New coadditive strategy bypasses yellow phase in FAPI perovskite solar cells

Researchers at Rice University, University of Cambridge, Artois University, Lawrence Berkeley National Laboratory, DirectH2, Rennes University, Northwestern University and Lille University have developed a chloride-based coadditive strategy that stabilizes the black phase of formamidinium lead iodide (FAPI) while preserving its excellent efficiency.

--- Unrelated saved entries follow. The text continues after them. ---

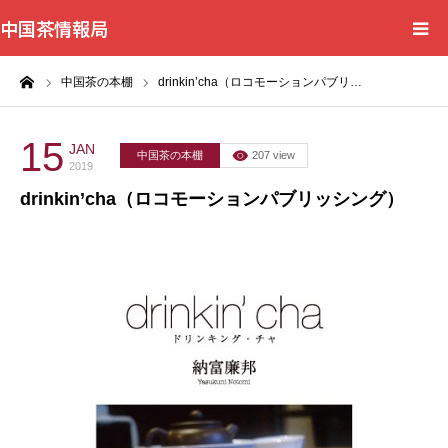
中国茶情報局
ーム
中国茶の本棚
drinkin’cha（ロコモーションパブリ…
Home
News
15
JAN
中国茶の本棚
207 view
2019
drinkin’cha（ロコモーションパブリッシング）
BlogChecker
Events
WordBank
Shops
Books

The formation and degradation pathways for extremely stable Cl-doped FAPI. Image credit: Science

FAPI is an attractive perovskite for single-junction solar cells because of its near-optimal 1.45-1.5 eV bandgap and strong thermal stability, but its photoactive cubic black α-phase (3C-FAPI) is unstable at room temperature and tends to reconstruct into a nonperovskite yellow hexagonal δ-phase (2H-FAPI), which lowers device performance. Previous attempts to stabilize 3C-FAPI by alloying with MA, Cs, and Br could suppress this transition, but they introduced phase segregation and long-term instability. The key challenge has been to lock in the black phase without sacrificing durability.

 

The team addressed this by using a coadditive recipe that both incorporates chloride and imposes a stabilizing lattice strain. They introduced 15 mol % formamidinium chloride (FACl) and 0.5 mol % BA2PbI4 (BA = butylammonium) into the precursor solution. FACl drives chloride into the lattice, while FACl and BA2PbI4 together create compressive lattice strain that favors a highly oriented (100) Cl-doped 3C-FAPI black phase. Synchrotron-based in situ wide-angle x-ray scattering showed that, instead of collapsing into yellow phases, the film evolves in a controlled way through 2H, 4H, 6H, and 8H polytypes before settling into the corner-sharing 3C structure.

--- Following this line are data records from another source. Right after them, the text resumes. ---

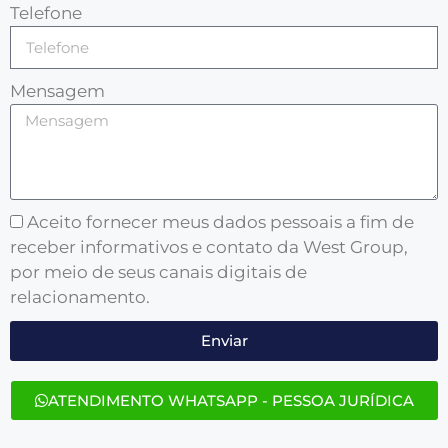
Telefone
Mensagem
Aceito fornecer meus dados pessoais a fim de
receber informativos e contato da West Group,
por meio de seus canais digitais de
relacionamento.
Enviar
ATENDIMENTO WHATSAPP - PESSOA JURÍDICA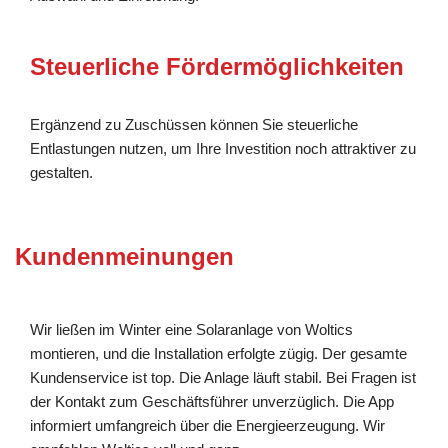
Steuerliche Fördermöglichkeiten
Ergänzend zu Zuschüssen können Sie steuerliche
Entlastungen nutzen, um Ihre Investition noch attraktiver zu
gestalten.
Kundenmeinungen
Wir ließen im Winter eine Solaranlage von Woltics
montieren, und die Installation erfolgte zügig. Der gesamte
Kundenservice ist top. Die Anlage läuft stabil. Bei Fragen ist
der Kontakt zum Geschäftsführer unverzüglich. Die App
informiert umfangreich über die Energieerzeugung. Wir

Solid-state 35Cl NMR directly confirmed chloride incorporation in the perovskite lattice and revealed, together with modeling, that Cl reshapes the energetic landscape of both formation and degradation. The Cl-doped FAPI no longer follows the usual low-energy degradation path via the yellow phase or 2H-PbI2. Under extreme stress (15-sun illumination at 90 °C for more than 400 hours), it instead degrades through a more energetically uphill 3R-PbI2 pathway, effectively raising the barrier to failure.

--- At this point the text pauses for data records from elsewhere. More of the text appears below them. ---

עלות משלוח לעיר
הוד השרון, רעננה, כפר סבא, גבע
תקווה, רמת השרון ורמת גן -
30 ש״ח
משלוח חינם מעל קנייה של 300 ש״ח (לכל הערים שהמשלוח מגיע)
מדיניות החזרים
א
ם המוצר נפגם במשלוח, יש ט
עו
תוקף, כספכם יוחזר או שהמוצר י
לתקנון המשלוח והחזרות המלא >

These structural and energetic benefits translate into high device performance and durability. p–i–n solar cells based on the coadditive-treated FAPI (FAPI-CA) reached a 25.1% power conversion efficiency, with an average of 24.1% across 40 devices. Under 1-sun illumination, open-circuit conditions, and 85 ± 5 °C, the devices retained 98% of their initial efficiency after 1200 hours of operation. 

The work shows that a carefully tuned FACl/BA2PbI4 coadditive strategy can simultaneously control crystal formation, stabilize the black 3C phase, and redirect degradation along a far less favorable path, moving FAPI perovskites closer to commercially relevant stability.